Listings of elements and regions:
[Start]

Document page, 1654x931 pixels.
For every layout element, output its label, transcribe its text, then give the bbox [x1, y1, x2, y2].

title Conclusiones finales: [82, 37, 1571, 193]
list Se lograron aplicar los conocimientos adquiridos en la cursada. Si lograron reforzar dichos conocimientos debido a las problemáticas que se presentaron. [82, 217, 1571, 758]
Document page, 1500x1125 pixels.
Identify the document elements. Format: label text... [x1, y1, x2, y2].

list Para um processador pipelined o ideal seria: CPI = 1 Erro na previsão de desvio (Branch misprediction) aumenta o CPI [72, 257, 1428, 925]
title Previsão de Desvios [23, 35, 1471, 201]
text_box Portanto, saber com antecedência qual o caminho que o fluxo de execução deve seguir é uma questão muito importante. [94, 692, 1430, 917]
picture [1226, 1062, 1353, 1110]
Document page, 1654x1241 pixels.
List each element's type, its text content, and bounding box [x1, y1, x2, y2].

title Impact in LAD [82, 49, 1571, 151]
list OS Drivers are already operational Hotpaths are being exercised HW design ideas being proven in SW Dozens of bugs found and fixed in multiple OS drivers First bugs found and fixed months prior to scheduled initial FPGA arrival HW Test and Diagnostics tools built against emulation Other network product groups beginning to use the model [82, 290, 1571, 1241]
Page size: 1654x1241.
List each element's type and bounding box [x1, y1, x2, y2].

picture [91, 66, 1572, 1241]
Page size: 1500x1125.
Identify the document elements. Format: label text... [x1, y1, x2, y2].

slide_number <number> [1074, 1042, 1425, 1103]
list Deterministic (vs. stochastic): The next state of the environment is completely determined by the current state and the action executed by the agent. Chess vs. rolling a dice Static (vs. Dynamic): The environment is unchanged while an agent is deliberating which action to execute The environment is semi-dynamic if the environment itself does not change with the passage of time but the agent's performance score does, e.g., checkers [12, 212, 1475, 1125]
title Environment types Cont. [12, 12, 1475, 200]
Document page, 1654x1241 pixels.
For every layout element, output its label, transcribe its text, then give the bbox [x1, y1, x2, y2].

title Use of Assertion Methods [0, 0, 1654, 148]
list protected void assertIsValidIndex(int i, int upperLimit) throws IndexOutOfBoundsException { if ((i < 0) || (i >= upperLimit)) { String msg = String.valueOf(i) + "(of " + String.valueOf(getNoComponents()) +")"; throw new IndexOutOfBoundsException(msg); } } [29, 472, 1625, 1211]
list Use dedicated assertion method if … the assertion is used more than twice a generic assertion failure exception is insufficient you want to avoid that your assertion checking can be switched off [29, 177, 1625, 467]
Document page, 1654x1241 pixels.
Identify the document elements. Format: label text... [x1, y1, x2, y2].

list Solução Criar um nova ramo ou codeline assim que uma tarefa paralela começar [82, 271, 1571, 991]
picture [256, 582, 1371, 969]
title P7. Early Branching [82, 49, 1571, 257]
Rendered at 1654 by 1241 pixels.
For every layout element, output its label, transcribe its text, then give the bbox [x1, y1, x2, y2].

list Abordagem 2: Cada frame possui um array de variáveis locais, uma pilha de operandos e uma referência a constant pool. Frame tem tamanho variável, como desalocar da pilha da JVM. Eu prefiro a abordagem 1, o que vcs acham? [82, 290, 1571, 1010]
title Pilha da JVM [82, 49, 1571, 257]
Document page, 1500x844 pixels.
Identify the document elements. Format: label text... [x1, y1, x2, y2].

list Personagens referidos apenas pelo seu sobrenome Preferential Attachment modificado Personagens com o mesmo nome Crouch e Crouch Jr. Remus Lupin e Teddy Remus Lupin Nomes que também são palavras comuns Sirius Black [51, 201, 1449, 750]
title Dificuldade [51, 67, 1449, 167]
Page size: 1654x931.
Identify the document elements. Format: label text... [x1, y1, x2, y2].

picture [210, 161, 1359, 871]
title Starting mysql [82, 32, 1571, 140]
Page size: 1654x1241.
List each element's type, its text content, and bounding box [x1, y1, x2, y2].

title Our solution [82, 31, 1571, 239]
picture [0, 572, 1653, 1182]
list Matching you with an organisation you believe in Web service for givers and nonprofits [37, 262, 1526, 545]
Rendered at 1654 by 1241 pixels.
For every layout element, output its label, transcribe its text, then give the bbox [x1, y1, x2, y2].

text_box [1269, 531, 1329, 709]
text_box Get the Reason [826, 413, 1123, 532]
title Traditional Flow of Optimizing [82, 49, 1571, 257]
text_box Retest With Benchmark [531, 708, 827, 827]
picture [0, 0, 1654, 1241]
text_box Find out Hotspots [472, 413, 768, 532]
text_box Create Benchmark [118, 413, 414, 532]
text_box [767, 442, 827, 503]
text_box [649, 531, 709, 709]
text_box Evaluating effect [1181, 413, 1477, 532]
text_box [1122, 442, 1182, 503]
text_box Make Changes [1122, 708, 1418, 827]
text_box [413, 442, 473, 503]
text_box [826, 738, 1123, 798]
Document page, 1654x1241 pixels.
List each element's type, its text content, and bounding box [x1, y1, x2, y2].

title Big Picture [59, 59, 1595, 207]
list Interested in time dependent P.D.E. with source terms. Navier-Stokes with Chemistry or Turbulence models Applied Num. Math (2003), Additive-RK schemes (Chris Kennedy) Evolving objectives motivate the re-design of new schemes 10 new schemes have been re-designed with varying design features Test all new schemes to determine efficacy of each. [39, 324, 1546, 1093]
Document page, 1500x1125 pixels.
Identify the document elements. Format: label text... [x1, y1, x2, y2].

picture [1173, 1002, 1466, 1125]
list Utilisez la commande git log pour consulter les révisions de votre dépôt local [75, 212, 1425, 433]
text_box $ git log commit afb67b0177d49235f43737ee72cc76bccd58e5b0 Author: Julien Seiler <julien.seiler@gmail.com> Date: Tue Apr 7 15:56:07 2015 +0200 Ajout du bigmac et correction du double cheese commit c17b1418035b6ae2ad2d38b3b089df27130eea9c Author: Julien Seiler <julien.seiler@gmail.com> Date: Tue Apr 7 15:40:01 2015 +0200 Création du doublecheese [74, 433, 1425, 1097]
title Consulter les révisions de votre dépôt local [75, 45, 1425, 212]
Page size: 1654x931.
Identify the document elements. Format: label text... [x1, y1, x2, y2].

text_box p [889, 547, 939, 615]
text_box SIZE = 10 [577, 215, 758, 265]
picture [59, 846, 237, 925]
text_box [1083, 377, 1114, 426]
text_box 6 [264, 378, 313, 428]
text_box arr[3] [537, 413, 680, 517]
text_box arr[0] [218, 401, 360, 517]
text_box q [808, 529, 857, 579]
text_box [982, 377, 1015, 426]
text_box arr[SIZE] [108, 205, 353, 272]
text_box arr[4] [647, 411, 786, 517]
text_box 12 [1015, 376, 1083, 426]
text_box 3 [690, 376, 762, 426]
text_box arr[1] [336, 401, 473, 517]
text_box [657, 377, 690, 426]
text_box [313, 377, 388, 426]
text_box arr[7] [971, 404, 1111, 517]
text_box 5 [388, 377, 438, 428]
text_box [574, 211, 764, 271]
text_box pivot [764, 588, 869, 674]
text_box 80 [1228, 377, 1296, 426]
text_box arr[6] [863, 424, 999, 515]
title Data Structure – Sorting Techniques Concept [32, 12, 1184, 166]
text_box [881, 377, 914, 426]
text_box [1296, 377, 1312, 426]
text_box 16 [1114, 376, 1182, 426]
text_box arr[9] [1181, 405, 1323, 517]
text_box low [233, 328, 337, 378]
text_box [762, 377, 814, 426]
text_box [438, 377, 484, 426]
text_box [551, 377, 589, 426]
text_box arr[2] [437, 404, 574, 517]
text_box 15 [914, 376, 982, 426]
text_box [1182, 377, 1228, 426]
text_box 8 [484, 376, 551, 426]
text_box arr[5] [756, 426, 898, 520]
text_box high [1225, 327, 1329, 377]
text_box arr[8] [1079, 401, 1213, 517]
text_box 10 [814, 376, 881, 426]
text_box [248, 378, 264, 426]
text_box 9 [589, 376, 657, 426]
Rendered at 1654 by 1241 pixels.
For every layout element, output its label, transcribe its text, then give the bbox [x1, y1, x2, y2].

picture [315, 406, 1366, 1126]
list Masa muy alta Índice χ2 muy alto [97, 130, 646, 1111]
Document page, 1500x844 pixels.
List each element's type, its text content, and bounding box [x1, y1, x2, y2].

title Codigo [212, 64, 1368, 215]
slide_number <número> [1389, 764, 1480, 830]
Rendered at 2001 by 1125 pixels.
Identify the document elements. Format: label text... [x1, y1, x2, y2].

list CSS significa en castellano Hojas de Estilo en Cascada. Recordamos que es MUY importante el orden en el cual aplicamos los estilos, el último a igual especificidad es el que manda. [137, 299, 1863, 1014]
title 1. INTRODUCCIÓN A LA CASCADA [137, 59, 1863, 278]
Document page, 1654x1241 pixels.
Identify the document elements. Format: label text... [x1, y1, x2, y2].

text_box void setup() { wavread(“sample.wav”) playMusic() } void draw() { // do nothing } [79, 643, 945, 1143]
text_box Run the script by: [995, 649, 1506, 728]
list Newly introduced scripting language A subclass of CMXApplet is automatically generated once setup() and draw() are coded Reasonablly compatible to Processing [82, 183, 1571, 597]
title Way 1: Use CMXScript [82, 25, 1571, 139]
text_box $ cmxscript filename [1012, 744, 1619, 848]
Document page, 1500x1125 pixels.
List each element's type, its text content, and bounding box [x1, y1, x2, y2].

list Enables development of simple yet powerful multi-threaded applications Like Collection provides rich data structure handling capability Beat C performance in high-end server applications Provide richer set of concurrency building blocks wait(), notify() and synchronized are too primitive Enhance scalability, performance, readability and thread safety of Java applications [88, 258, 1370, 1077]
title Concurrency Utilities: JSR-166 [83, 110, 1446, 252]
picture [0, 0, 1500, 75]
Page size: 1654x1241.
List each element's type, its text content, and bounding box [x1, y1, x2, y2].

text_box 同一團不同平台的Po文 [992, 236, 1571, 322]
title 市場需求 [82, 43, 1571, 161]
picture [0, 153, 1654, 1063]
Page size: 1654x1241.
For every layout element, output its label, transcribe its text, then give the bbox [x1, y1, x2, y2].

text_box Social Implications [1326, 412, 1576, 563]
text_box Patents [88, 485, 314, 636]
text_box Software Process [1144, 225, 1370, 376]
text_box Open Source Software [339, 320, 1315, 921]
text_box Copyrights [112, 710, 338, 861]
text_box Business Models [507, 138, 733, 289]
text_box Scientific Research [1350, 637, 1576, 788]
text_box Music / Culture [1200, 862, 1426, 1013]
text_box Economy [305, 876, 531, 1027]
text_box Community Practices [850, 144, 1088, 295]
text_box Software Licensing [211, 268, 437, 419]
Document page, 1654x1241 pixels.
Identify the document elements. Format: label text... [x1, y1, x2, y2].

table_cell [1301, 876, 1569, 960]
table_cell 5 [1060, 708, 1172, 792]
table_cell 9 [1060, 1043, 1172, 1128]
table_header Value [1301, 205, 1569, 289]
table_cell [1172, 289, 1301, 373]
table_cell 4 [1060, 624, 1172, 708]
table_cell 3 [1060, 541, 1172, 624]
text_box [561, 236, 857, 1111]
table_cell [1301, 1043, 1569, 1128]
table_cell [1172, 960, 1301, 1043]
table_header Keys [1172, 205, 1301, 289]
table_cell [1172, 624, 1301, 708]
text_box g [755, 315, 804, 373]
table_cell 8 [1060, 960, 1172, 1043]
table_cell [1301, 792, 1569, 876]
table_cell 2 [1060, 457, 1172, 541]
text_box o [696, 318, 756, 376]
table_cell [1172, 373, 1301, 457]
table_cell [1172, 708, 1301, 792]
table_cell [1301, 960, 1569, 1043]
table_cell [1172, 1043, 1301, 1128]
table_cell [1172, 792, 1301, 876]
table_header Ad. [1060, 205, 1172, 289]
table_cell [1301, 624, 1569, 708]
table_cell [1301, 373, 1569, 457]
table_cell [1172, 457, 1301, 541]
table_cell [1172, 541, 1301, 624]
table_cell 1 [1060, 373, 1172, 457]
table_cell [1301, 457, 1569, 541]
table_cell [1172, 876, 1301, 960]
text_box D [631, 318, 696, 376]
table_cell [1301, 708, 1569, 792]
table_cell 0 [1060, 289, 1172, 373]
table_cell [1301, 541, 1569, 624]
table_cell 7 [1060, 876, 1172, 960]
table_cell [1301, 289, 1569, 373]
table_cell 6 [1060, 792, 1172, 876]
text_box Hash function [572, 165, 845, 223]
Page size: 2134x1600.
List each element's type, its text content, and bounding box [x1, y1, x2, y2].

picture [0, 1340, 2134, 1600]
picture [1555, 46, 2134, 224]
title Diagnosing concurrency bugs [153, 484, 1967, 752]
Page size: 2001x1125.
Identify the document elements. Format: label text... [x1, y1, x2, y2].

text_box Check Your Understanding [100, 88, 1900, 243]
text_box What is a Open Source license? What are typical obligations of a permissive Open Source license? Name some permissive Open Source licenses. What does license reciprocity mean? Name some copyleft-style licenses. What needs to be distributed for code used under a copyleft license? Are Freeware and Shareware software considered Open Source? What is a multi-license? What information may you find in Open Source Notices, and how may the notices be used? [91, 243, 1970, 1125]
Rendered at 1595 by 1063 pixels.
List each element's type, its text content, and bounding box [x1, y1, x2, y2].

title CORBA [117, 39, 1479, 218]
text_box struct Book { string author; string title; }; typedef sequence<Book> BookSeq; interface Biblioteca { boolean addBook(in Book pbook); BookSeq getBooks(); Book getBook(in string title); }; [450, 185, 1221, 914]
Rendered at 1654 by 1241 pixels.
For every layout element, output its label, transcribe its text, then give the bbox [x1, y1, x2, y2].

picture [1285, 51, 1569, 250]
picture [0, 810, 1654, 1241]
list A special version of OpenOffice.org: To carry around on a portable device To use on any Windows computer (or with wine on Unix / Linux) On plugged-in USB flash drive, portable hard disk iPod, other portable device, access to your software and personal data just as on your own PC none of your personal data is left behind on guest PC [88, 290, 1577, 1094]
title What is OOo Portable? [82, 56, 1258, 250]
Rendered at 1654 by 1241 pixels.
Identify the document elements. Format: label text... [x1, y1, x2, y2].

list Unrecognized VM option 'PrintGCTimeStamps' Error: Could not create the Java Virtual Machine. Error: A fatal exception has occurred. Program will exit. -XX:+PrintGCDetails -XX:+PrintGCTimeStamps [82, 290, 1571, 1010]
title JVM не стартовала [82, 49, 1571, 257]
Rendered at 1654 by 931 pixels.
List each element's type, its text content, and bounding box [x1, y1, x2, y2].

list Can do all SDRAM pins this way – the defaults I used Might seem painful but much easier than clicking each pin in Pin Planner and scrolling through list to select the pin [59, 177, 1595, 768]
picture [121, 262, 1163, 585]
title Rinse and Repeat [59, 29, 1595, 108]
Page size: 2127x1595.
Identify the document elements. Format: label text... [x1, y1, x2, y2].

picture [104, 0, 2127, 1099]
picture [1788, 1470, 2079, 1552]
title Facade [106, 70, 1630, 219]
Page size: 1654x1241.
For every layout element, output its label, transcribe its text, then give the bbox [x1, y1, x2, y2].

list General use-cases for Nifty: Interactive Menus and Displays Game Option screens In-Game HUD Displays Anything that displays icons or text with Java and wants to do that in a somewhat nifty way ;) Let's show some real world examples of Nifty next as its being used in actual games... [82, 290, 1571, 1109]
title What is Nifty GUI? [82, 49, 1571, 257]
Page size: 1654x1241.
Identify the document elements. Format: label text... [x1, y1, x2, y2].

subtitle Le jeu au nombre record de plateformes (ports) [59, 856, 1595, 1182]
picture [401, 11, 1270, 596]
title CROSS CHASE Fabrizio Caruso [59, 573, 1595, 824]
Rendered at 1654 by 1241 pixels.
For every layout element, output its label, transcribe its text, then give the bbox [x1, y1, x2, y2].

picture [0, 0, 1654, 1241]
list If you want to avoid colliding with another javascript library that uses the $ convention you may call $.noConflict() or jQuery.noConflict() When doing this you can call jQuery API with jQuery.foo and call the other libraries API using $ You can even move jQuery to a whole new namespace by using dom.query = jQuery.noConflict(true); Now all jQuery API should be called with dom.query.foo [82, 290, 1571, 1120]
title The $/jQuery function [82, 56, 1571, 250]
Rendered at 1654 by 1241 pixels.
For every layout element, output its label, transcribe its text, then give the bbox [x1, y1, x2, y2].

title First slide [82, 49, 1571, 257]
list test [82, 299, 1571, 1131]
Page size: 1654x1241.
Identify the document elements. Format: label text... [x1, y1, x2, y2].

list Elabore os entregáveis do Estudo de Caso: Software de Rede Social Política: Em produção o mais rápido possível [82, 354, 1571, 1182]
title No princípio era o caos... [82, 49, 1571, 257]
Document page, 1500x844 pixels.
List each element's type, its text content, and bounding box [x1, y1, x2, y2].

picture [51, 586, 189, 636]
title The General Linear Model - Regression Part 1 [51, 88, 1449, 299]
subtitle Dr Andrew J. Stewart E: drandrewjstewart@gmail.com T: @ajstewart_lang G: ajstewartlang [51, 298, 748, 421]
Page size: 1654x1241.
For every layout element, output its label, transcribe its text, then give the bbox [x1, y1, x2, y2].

[End]

Convert the records into a two-column CSV with the header "instruction" and "response", one row per record, each field quoted and line breaks replaced by spaces. Begin at the start of the records and stop after the line that contains "list Se lograron".

Full solution:
instruction,response
"Document page, 1654x931 pixels. For every layout element, output its label, transcribe its text, then give the bbox [x1, y1, x2, y2].","title Conclusiones finales: [82, 37, 1571, 193] list Se lograron aplicar los conocimientos adquiridos en la cursada. Si lograron reforzar dichos conocimientos debido a las problemáticas que se presentaron. [82, 217, 1571, 758]"